Company Replaces Her Seat With Former Yahoo, Admeld Exec

By Published on . 1

Laura Desmond
Laura Desmond

Laura Desmond, CEO of Publicis Groupe media agency network Starcom MediaVest Group, has resigned from the board of video ad tech company Tremor.

The disclosure will be made in an 8-K filing with the SEC on Friday. She gave her notice in August and her departure from the video ad network was effective September 26, 2013. She had served as a member of Tremor's board since January 2012.

"We want to thank Laura for her participation on our board of directors," said Bill Day, Tremor's president and CEO, in a statement. "Laura's deep expertise in global media, marketing and technology, leadership capabilities and business acumen has provided meaningful perspective and industry knowledge to our board."

Ms. Desmond and SMG declined to comment about what prompted her decision to vacate the seat. She's being replaced by Michael Barrett, former EVP-global chief revenue officer at Yahoo and former CEO of Admeld.

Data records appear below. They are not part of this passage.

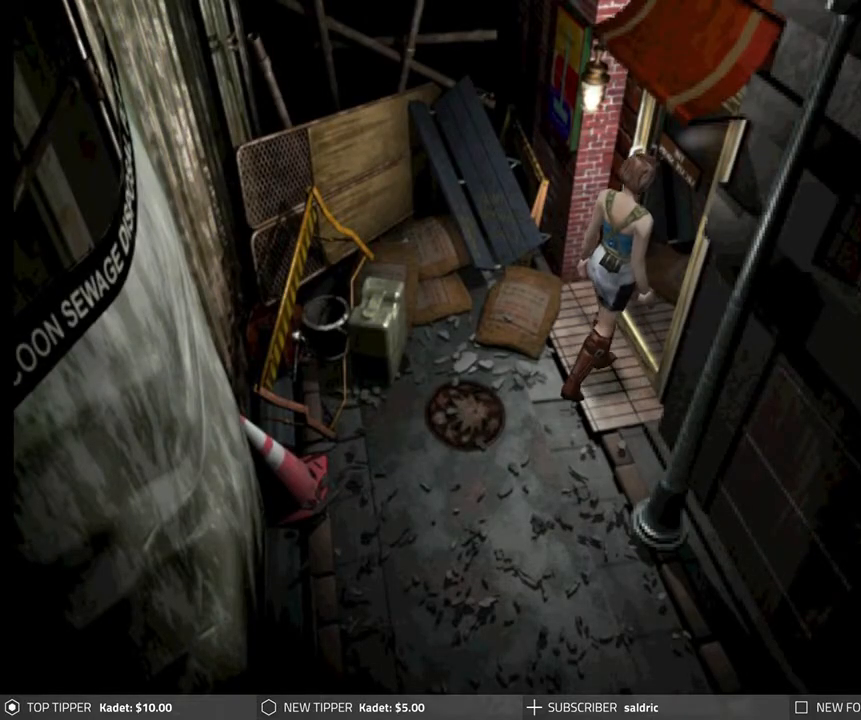
{"buttons": ["DPAD_DOWN", "DPAD_LEFT"], "left_stick": "center", "events": [[483, "DPAD_LEFT", "down"]]}
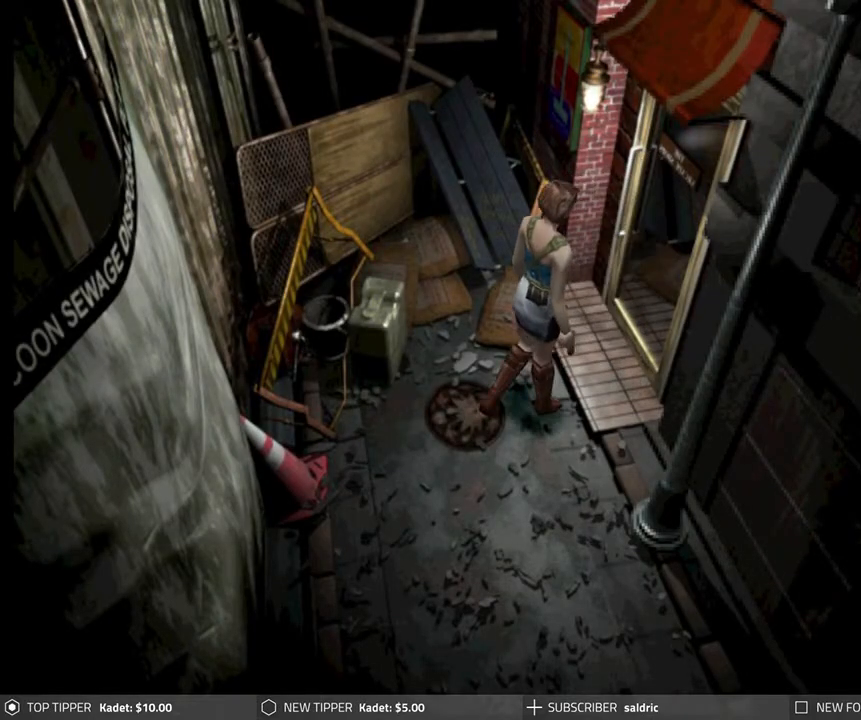
{"buttons": ["DPAD_DOWN"], "left_stick": "center", "events": [[117, "DPAD_LEFT", "up"]]}
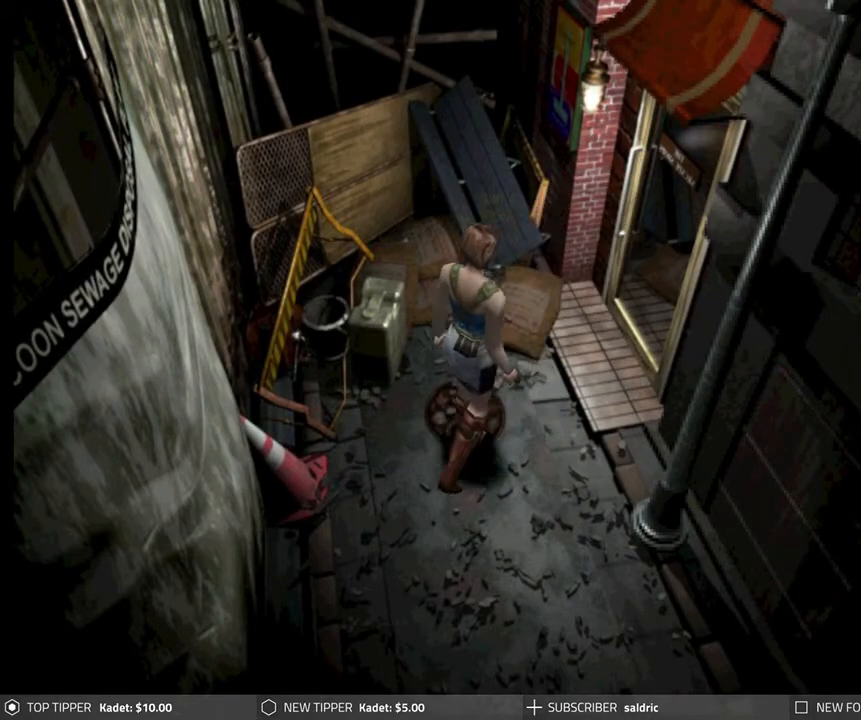
{"buttons": ["DPAD_DOWN"], "left_stick": "center", "events": [[50, "DPAD_LEFT", "down"], [300, "DPAD_LEFT", "up"]]}
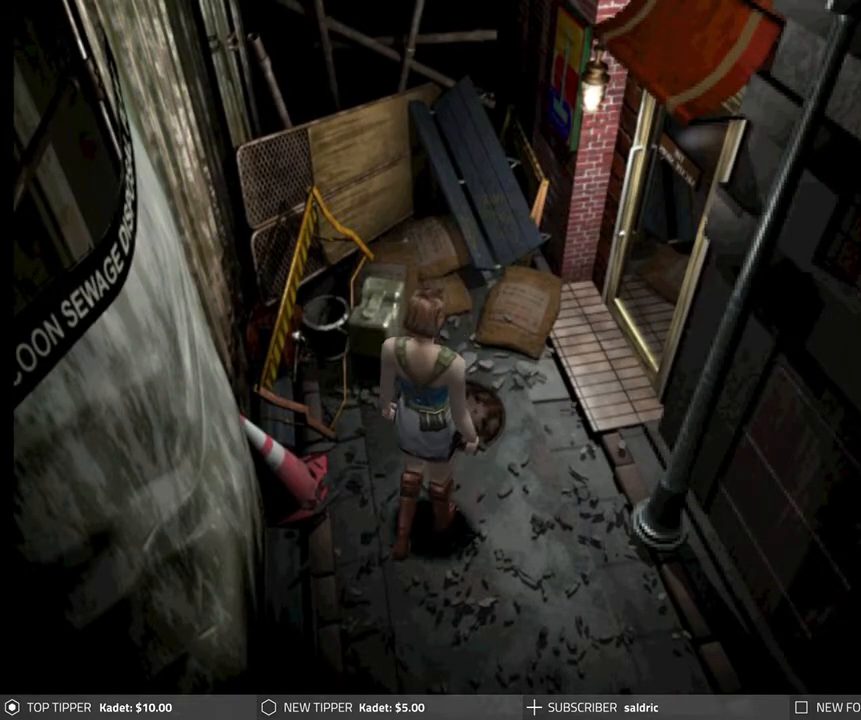
{"buttons": ["DPAD_DOWN"], "left_stick": "center", "events": [[317, "DPAD_LEFT", "down"], [500, "DPAD_LEFT", "up"]]}
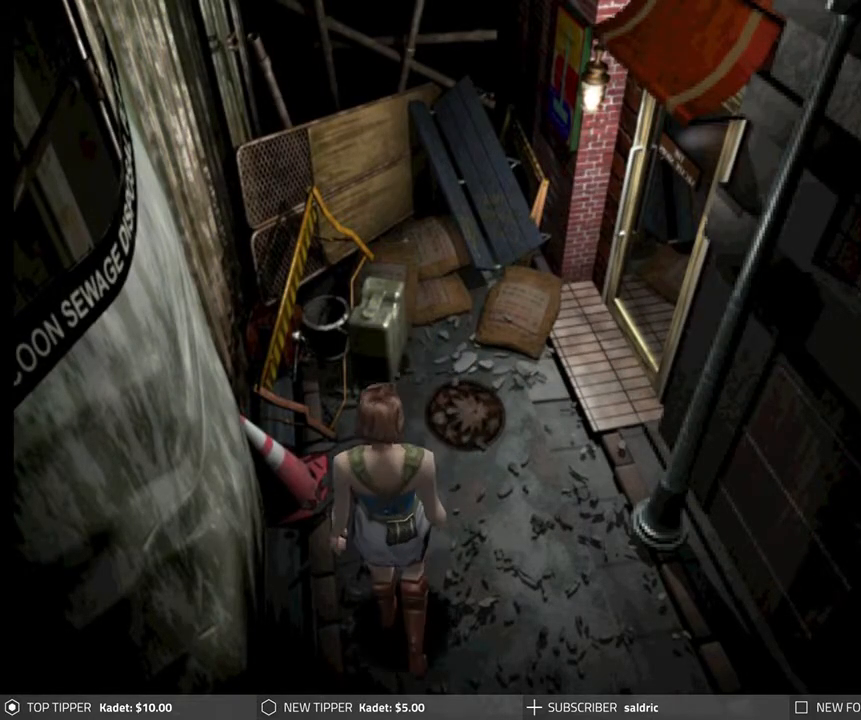
{"buttons": ["DPAD_DOWN"], "left_stick": "center", "events": []}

Tremor this week announced a new programmatic buying product, VideoHub, and his prior experience was seen as a good fit given those new initiatives. Mr. Barrett led the integration efforts following Google's acquisition of Admeld, an ad platform for online publishers. He also has spent time at Fox Interactive Media and AOL.

Conflict of Interest

This summer, observers in adland flagged Ms. Desmond's board position as a conflict-of-interest, but Ms. Desmond has remained mum about the criticism that erupted.

A few prominent industry leaders, however, such as Medialink CEO Michael Kassan and Weather Channel CEO and former Publicis Groupe exec David Kenney, publicly came to her defense -- saying it was a sound way for an agency leader to learn about what's going on in the ad tech world.

New York-based Tremor has outposts in several major cities across the U.S. and international offices in London, Singapore, and Toronto. Clients who use its video ad technology include several major advertisers and ad agencies.

Before Tremor debuted its initial public offering in June, a pre-IPO securities filing revealed that Ms. Desmond was granted hundreds of thousands in options in the video ad-tech startup for sitting on its board. The filing also showed that clients of her agency group provided a large chunk of Tremor's revenue. Nearly 18% of Tremor's revenue in 2012 came from advertisers represented by SMG.

Despite disclosures that Ms. Desmond recuses herself from any business involving both SMG and Tremor, observers decried her role as overly beneficial to her personally. Her board role was vetted and approved by Publicis Groupe, a person familiar with the matter told Ad Age in June.

The move comes amid an impending mega merger between SMG's parent, Publicis Groupe, and Omnicom. Publicis CEO Maurice Levy and Omnicom CEO John Wren would lead the joint group as co-CEOs. Currently, Ms. Desmond reports into Mr. Levy. It's unclear what role, if any, the merger talks had on Ms. Desmond's decision to resign.